§ TASK GOAL:
Pick out the lines below that contain the string "middle" and copy them all.

§ DATA FOR ANALYSIS:

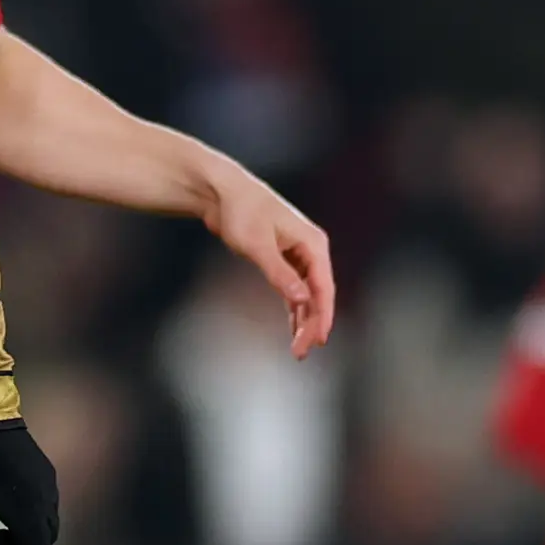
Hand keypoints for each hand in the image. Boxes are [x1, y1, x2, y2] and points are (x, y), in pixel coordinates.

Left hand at [204, 165, 335, 357]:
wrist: (220, 192)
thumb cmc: (240, 212)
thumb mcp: (258, 246)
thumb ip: (280, 274)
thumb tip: (302, 299)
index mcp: (313, 243)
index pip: (324, 287)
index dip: (322, 316)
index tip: (317, 341)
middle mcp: (310, 249)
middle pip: (318, 294)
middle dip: (312, 324)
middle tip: (301, 352)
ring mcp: (297, 254)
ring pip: (307, 294)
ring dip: (303, 320)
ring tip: (297, 348)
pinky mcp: (282, 258)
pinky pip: (294, 289)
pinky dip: (293, 308)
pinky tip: (292, 328)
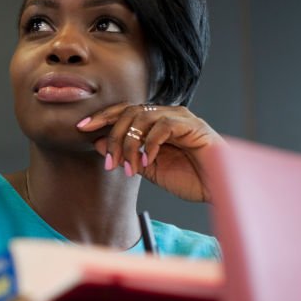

§ THE COMPLETED TASK:
middle mcp: (310, 249)
middle pip: (318, 294)
middle dip: (312, 324)
middle tip: (301, 352)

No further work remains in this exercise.